Nate: What tips would you give to a kid who's thinking about starting a label? What challenges are there? What are the rewards?

Chad: Only do it if you can do it right. You need lots of money, time and basic knowledge of how the music business works. Get an internship at an indie label and learn from them. Get your feet wet before jumping all the way in and realizing you don't know what you are doing. The challenges for a label is just trying to make your money back and not pissing people off that help you out. We are not into it for the money, but again we are, because we need to make the money back. We took out so many loans, that if we don't make money, we are screwed for the rest of our lives. The rewards of doing a label is seeing kids buy your product that you invested in, seeing the band succeed and doing what you love. Its been my dream since I was a little one and seeing a product that I put out and that people enjoy is so awesome. It's almost the best thing in the world.

Nate: What trends do you see in music right now? Are they good or bad?

Chad: Rap rock must die - Ska must die - thank you.

Nate: Let's get it straight from an Indie label, Napster, good or bad?

Chad: I think both. It's great to get your band heard and out there, but I would want them to buy the record after they heard it. We spent lots of money we need to make it back. I know when I use Napster, I get the whole CD and then burn the record and never think about buying it. So I am a hypocrite. I think mp3 is good, the band gets paid and it's free for anyone to download. I don't really care to tell you the truth. I hope someday I can type in Rufio and sees thousands of people have it on their computer that means people like it. As you can see, I'm very confused about this issue. Here is something that Rory wrote about this issue recently which explains what I think way better then I can put into words: "Napster is good because it helps unknown bands get their music out and readily available to many people, except the band gets nothing out of it. Mp3.com is better because the band can actually make money on the number of downloads. I think if Napster turned into a $5/month, I'm sure it would benefit everyone because $5 a month is nothing to most kids. But I would encourage kids to check out our bands via Napster or mp3.com either way. It's also nice to not lose money on an album you invest so much of your time, effort, and money into." - Rory Felton

Nate: Who would you sign to your label out of the following three: Cinderella, Spinal Tap, or The Might Be Giants?

Chad: Cinderella of course.

Nate: How has being a booking agency paid off (as far as contacts) with the running of a label?
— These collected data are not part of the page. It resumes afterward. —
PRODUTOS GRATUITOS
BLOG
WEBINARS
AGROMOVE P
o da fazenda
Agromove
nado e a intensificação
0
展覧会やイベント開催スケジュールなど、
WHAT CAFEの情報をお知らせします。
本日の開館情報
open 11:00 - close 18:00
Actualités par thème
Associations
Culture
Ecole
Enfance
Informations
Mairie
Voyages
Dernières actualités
I'm guessing its pretty easy to book shows for your bands.

Chad: It has open many doors that we don't have to force open now. People are more receptive to the idea. Booking shows is super hard. Who is going to book the Lyndsay Diaries in Idaho when they don't have a record out yet? It will get easier and I plan on booking tours, but the record needs to be out for a little bit to actually book a decent tour.

Nate: What is the mission statement of the Militia Group?
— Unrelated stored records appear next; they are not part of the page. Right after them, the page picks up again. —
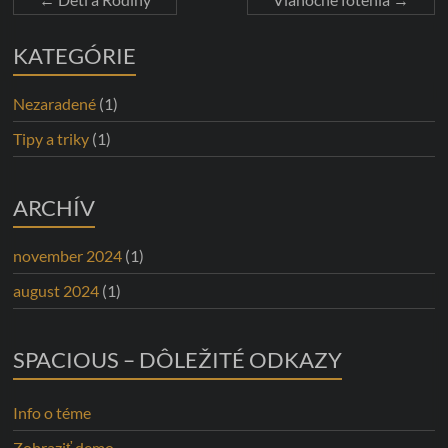
KATEGÓRIE
Nezaradené
(1)
Tipy a triky
(1)
ARCHÍV
november 2024
(1)
august 2024
(1)
SPACIOUS – DÔLEŽITÉ ODKAZY
Info o téme
Zobraziť demo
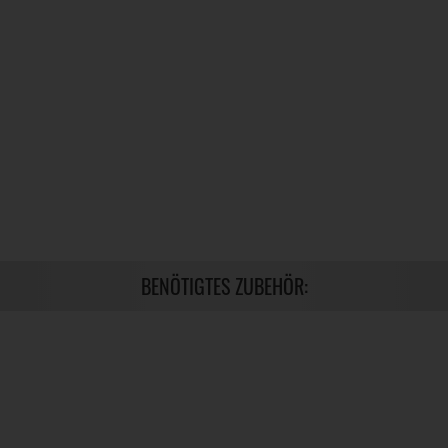
BENÖTIGTES ZUBEHÖR:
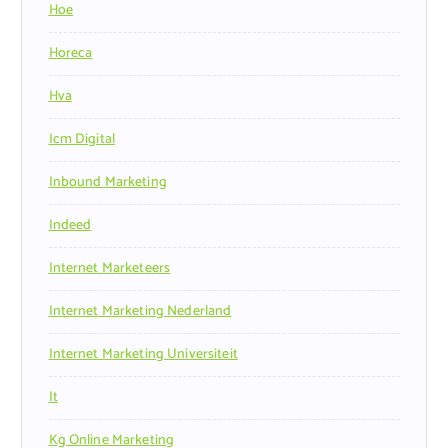
Hoe
Horeca
Hva
Icm Digital
Inbound Marketing
Indeed
Internet Marketeers
Internet Marketing Nederland
Internet Marketing Universiteit
It
Kg Online Marketing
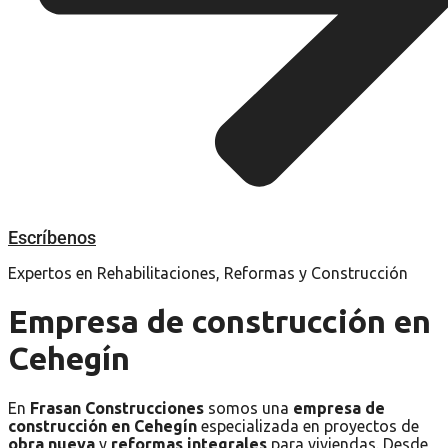
Escríbenos
Expertos en Rehabilitaciones, Reformas y Construcción
Empresa de construcción en
Cehegín
En
Frasan Construcciones
somos una
empresa de
construcción en Cehegín
especializada en proyectos de
obra nueva
y
reformas integrales
para viviendas. Desde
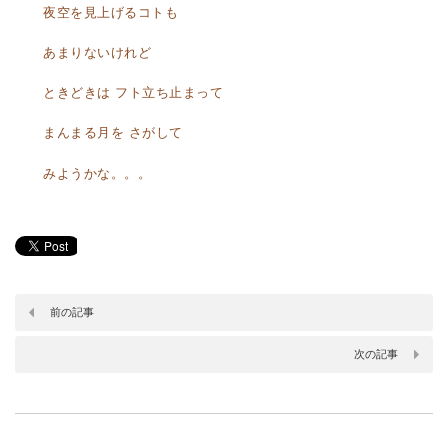
夜空を見上げるコトも
あまりないけれど
ときどきは フト立ち止まって
まんまる月を さがして
みようかな。。。
前の記事
次の記事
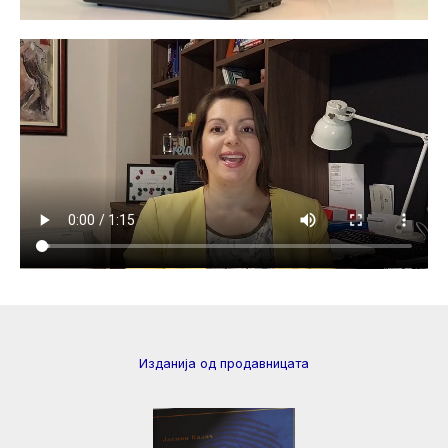
Изданија од продавницата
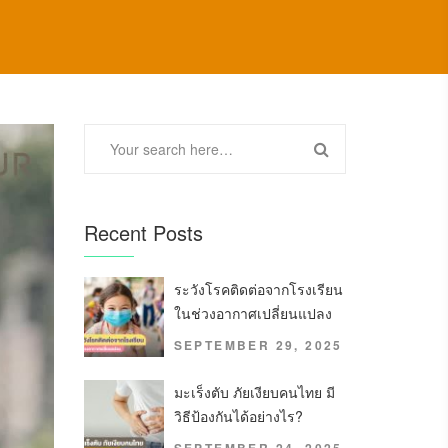
Recent Posts
ระวังโรคติดต่อจากโรงเรียน
ในช่วงอากาศเปลี่ยนแปลง
SEPTEMBER 29, 2025
มะเร็งตับ ภัยเงียบคนไทย มี
วิธีป้องกันได้อย่างไร?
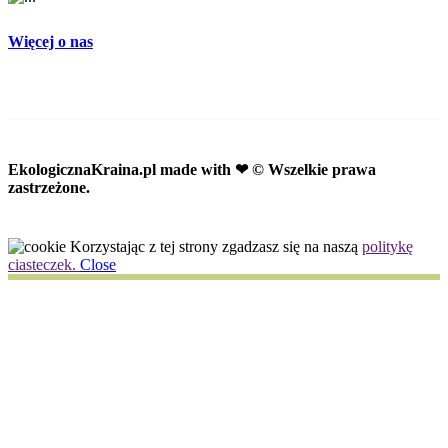
Więcej o nas
EkologicznaKraina.pl
made with ❤ © Wszelkie prawa
zastrzeżone.
Korzystając z tej strony zgadzasz się na naszą
politykę
ciasteczek.
Close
Chad: Put out quality product and have integrity.

Nate: Why should we be on the lookout for the future projects of the MG?

Chad: Because I think the stuff we are putting out is great (obviously) and I really hope people think the same thing. The bands are quality performers, quality people and have produced a quality product.

Nate: Any comments?

Chad: Ha - please buy our records! Please? Rufio, The Lyndsay Diaries, Veronica and Tora! Tora! Torrance! are all out now!